» Extrait du document:
::::

Le président américain, Donald Trump, accueille lundi 3 avril son homologue égyptien, Abdel Fattah Al-Sissi, avec la volonté affichée de renforcer les liens et de mettre en sourdine les critiques sur les droits de l’homme de l’administration Obama. Pour l’homme fort de l’Egypte, qui fut l’un des premiers à féliciter chaleureusement le républicain lors de sa victoire surprise, le tête-à-tête dans le Bureau ovale aura une saveur particulière : il n’avait jamais été invité à la Maison Blanche par son prédécesseur démocrate.

Le magnat de l’immobilier et l’ancien général, qui n’ont pas prévu de conférence de presse commune, s’étaient déjà rencontrés à New York, en septembre 2016, lorsque la campagne présidentielle américaine battait son plein. Donald Trump n’avait alors pas tari d’éloges sur son interlocuteur : « C’est un type fantastique. Il a pris le contrôle de l’Egypte, vraiment pris le contrôle. »

L’administration Trump loue aujourd’hui avec force celui qui dirige l’Egypte d’une main de fer, saluant ses « mesures courageuses » dans les domaines économique et sécuritaire. La lutte contre le groupe djihadiste Etat islamique (EI), mais aussi la façon dont la Maison Blanche entend esquisser des propositions sur le conflit israélo-palestinien, devraient d’ailleurs être au cœur des discussions.

::::

» Liste:
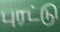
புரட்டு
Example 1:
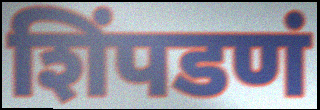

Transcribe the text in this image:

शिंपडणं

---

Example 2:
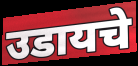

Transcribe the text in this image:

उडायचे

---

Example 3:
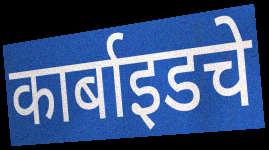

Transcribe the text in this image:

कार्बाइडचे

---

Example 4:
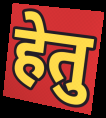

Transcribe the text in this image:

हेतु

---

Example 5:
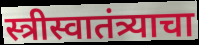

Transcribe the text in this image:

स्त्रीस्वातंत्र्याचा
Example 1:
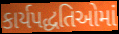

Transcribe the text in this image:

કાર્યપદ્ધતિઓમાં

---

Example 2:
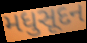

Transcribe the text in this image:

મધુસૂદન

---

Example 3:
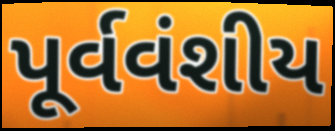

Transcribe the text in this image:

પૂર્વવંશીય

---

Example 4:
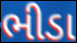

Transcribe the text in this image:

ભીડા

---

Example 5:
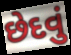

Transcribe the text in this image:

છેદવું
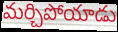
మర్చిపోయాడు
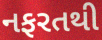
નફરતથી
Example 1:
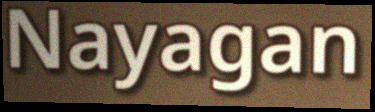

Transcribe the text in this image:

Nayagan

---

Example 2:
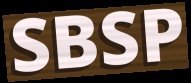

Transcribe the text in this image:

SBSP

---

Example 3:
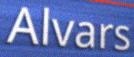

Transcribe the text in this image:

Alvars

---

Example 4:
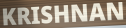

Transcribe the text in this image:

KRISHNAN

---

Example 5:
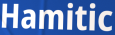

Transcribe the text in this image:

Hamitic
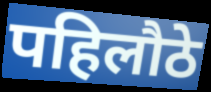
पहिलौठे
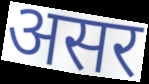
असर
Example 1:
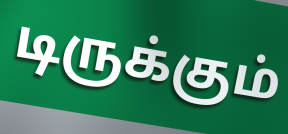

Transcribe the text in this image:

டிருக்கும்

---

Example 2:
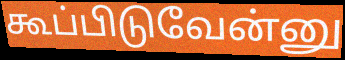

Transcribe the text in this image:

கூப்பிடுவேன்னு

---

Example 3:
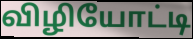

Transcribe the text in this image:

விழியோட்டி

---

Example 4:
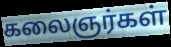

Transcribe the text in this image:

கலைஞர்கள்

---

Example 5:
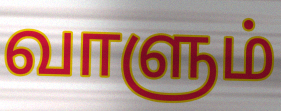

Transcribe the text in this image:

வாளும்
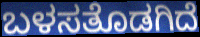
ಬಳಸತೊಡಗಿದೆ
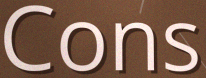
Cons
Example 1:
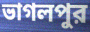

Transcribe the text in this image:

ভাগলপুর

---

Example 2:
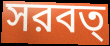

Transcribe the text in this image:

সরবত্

::::

» Vos consignes:
Reproduisez mot pour mot le passage de l'article sur la visite d'Al-Sissi à la Maison Blanche, en commençant à « Le magnat de » et en terminant à « cœur des discussions. ».

» Réponse attendue:
Le magnat de l’immobilier et l’ancien général, qui n’ont pas prévu de conférence de presse commune, s’étaient déjà rencontrés à New York, en septembre 2016, lorsque la campagne présidentielle américaine battait son plein. Donald Trump n’avait alors pas tari d’éloges sur son interlocuteur : « C’est un type fantastique. Il a pris le contrôle de l’Egypte, vraiment pris le contrôle. »

L’administration Trump loue aujourd’hui avec force celui qui dirige l’Egypte d’une main de fer, saluant ses « mesures courageuses » dans les domaines économique et sécuritaire. La lutte contre le groupe djihadiste Etat islamique (EI), mais aussi la façon dont la Maison Blanche entend esquisser des propositions sur le conflit israélo-palestinien, devraient d’ailleurs être au cœur des discussions.